*WHAT THE TASK ASKS:* Go through the records, and copy each line in which the string "anche" is present.

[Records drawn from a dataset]
=== Section Start ===

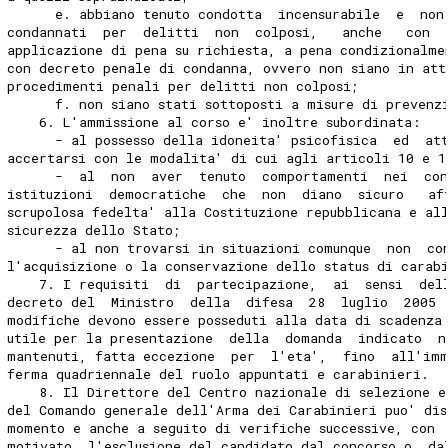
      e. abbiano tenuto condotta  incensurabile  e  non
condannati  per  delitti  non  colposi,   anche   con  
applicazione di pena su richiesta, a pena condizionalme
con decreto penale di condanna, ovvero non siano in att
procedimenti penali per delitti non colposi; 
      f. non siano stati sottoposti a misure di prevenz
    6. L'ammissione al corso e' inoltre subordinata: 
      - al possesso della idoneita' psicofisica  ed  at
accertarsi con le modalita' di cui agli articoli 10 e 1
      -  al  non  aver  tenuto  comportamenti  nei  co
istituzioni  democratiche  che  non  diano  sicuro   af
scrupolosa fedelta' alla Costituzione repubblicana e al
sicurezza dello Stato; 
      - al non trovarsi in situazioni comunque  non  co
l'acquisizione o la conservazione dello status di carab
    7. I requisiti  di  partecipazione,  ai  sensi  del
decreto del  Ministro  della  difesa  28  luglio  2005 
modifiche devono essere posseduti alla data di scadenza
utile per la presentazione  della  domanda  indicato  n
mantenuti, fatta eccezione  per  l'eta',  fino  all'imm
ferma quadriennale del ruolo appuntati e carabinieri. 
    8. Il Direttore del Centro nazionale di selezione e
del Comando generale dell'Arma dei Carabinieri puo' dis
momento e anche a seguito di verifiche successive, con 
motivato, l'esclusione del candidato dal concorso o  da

=== Section End ===
=== Section Start ===

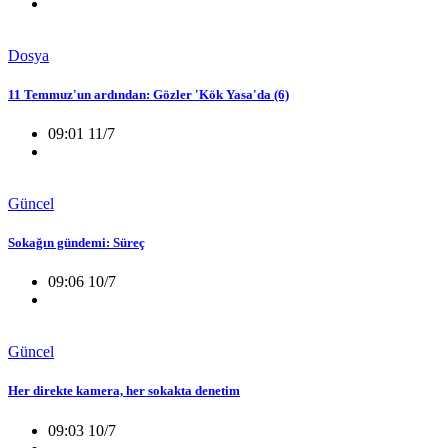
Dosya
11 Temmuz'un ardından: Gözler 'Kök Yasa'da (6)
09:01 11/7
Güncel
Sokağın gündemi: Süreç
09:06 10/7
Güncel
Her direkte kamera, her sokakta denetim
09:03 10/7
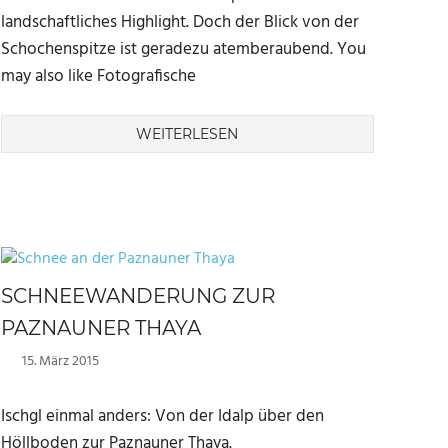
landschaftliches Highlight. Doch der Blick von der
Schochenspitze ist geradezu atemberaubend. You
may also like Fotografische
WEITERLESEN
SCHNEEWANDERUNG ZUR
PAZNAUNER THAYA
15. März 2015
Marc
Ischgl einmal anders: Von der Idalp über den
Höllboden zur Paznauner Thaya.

=== Section End ===

*EXERCISE RESPONSE:*
condannati  per  delitti  non  colposi,   anche   con  
momento e anche a seguito di verifiche successive, con 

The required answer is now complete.